An example query would be

search = 'bna' lat & lon are close by the result I am looking for.

There is a pub right by the latitude and longitude called BNA Brewing Co. by searching BNA my hopes would be that that shows up first (as bna == bna)

I have tried two different way

m = min([editdistance.eval(search, place_split) for place_split in place.name.split(' ')
                     if place_split not in string.punctuation])

returns without ranking based on geographical distance, only levenshtein distance

• Coffee & Books In Town Center
• Talk 'n' Coffee
• Raggedy Ann & Andy's

and with taking into account geographical distance, secondary to levenshtein

• Shapers Hair Salon & Spa
• Amora Day Spa
• Pure Esthetics and Micro-Pigmentation

And

m = editdistance.eval(search, place.name)

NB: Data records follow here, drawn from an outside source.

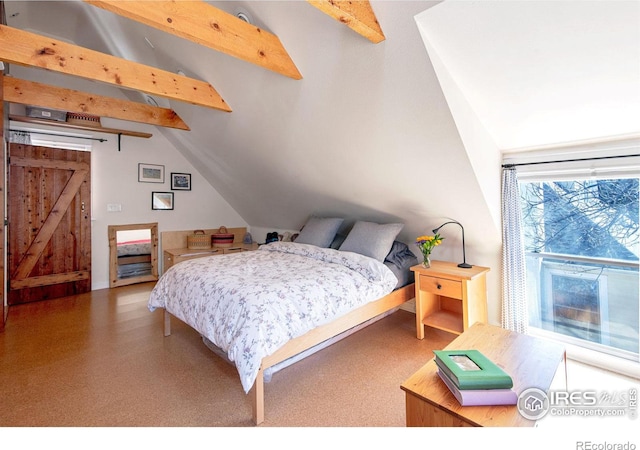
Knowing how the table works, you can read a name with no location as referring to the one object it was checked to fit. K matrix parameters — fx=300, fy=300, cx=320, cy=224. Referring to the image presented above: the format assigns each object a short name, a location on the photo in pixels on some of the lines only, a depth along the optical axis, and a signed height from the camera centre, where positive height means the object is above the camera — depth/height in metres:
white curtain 2.43 -0.26
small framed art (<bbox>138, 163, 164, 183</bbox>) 4.37 +0.84
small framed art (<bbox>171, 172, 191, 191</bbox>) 4.69 +0.76
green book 1.15 -0.58
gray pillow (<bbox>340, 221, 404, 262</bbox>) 2.92 -0.12
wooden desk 1.09 -0.67
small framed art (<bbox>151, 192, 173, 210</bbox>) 4.51 +0.45
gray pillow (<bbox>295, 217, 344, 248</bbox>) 3.48 -0.05
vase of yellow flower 2.68 -0.15
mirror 4.26 -0.36
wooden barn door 3.51 +0.09
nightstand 2.41 -0.59
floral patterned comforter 1.68 -0.46
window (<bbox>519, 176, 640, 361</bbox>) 2.10 -0.25
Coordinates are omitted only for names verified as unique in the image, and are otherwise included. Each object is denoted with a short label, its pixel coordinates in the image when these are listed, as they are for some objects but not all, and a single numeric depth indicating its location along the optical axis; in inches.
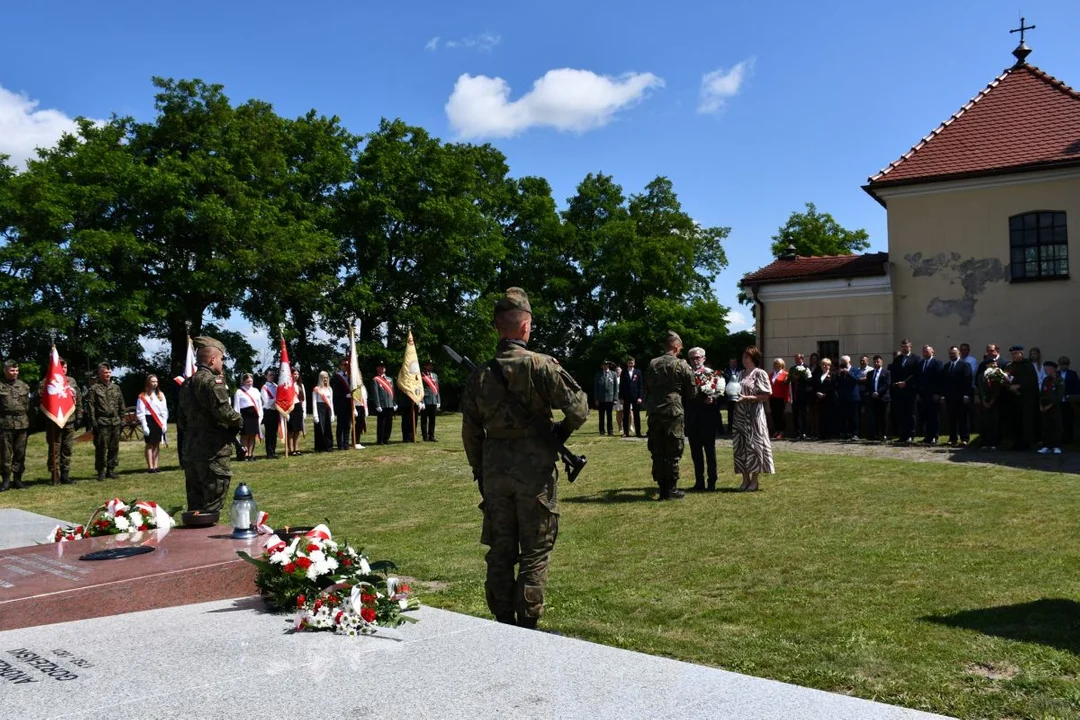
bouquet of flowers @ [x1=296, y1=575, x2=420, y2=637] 208.5
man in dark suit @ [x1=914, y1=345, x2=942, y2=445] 745.0
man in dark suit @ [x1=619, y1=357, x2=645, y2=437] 917.8
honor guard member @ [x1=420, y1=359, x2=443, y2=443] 942.4
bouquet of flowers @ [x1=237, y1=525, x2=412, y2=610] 221.6
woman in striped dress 491.2
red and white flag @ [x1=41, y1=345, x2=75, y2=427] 671.1
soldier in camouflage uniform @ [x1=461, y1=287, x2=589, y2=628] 235.5
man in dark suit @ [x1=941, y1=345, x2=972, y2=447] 724.8
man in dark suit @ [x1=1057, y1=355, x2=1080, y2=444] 740.6
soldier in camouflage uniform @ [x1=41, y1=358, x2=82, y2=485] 679.7
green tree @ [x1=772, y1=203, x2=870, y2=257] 2174.0
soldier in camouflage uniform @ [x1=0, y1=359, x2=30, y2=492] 641.0
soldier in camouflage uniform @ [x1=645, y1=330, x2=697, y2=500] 472.1
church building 927.7
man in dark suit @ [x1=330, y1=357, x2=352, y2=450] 858.1
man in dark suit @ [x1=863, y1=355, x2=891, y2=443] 782.5
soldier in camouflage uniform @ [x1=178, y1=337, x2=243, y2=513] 356.8
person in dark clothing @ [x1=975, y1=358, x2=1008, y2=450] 692.7
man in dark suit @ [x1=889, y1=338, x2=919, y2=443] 753.0
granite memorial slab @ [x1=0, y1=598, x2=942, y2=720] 152.1
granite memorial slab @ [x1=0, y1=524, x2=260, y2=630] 218.4
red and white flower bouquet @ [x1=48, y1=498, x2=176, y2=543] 299.4
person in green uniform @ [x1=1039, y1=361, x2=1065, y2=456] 665.0
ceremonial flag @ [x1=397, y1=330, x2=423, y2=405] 919.0
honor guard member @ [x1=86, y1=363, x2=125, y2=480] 689.0
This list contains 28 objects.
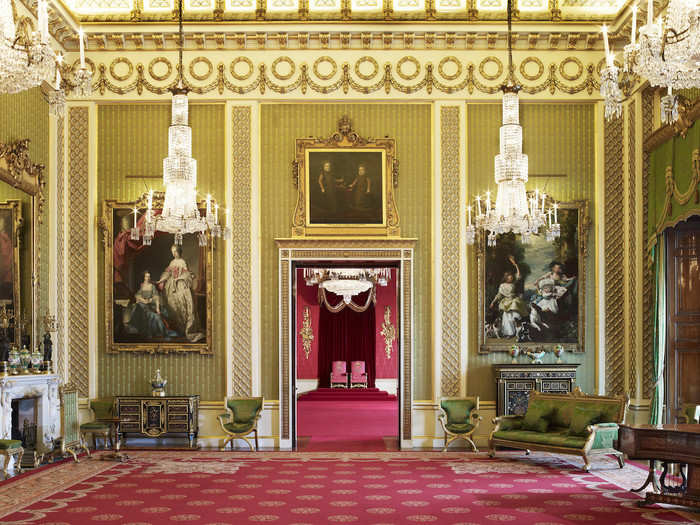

The first one returns without ranking based on geographical distance, only levenshtein distance

• KFC
• MOO
• A&W

and with taking into account geographical distance, secondary to levenshtein

• A&W
• A&W
• KFC

So you can see that neither way are returning anything close to BNA Brewing Co. What kind of logic do I have to use to get it to return something when the search terms exactly matches one of the place names in my database?

Answer 1

Recall that Levenshtein distances count the number of substitutions, additions and deletions required to transform one string into another. Because of this, they often are minimized when comparing strings of similar length (because even if a lot of substitutions are required, you don't have to add or remove a bunch of characters). You can see this playing out in your second example where your best outputs all are the same length as your search string (len("bna") == len("A&W")).

If your search string is always going to be a single word, then your idea to calculate the distance for each word in the string is a good one since each word is more likely to be a similar length to your search string. However, currently you are doing a case sensitive comparison which means that editdistance.eval('bna', 'BNA') == 3 which I'm guessing you don't want.

try:

m = min([editdistance.eval(search.lower(), place_split.lower()) for place_split in place.name.split(' ') if place_split not in string.punctuation])

which should give you a case insensitive search.